Content starts
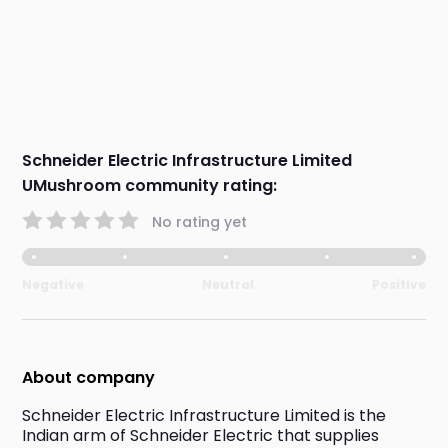
Schneider Electric Infrastructure Limited
UMushroom community rating:
No rating yet
Negative
Neutral
Positive
About company
Schneider Electric Infrastructure Limited is the 
Indian arm of Schneider Electric that supplies 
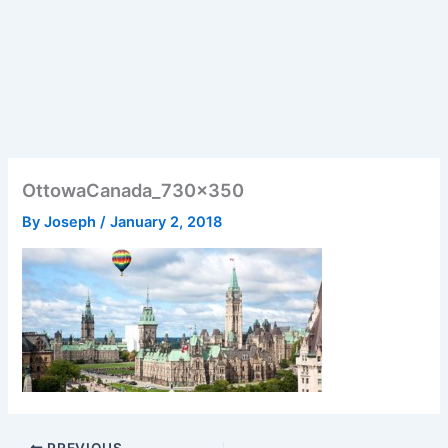
OttowaCanada_730x350
By
Joseph
/
January 2, 2018
PREVIOUS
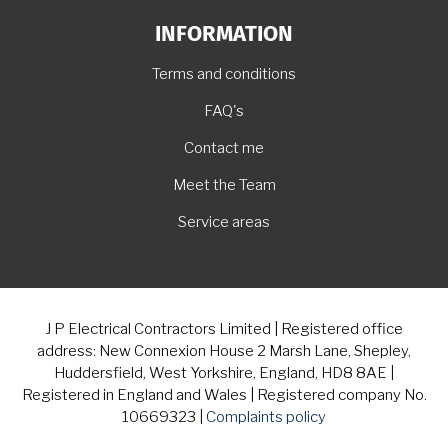
INFORMATION
Terms and conditions
FAQ's
Contact me
Meet the Team
Service areas
J P Electrical Contractors Limited | Registered office
address: New Connexion House 2 Marsh Lane, Shepley,
Huddersfield, West Yorkshire, England, HD8 8AE |
Registered in England and Wales | Registered company No.
10669323 |
Complaints policy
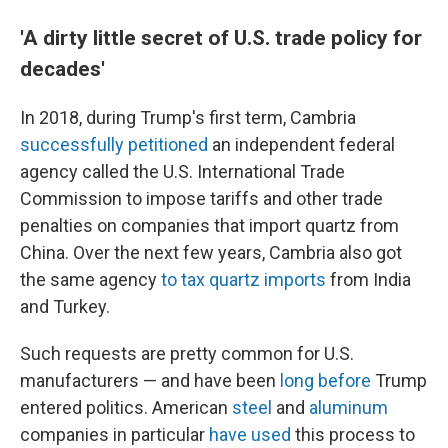
'A dirty little secret of U.S. trade policy for
decades'
In 2018, during Trump's first term, Cambria
successfully petitioned
an independent federal
agency called the U.S. International Trade
Commission to impose tariffs and other trade
penalties on companies that import quartz from
China. Over the next few years, Cambria also got
the same agency
to tax quartz imports
from India
and Turkey.
Such requests are pretty common for U.S.
manufacturers — and have been
long before
Trump
entered politics. American
steel
and
aluminum
companies in particular
have used
this process to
Content ends
- [Task instructions]: Identify every line of the material above that contains the string "rating", matching case exactly, and copy each such line in full.

- [Result below]:
UMushroom community rating:
No rating yet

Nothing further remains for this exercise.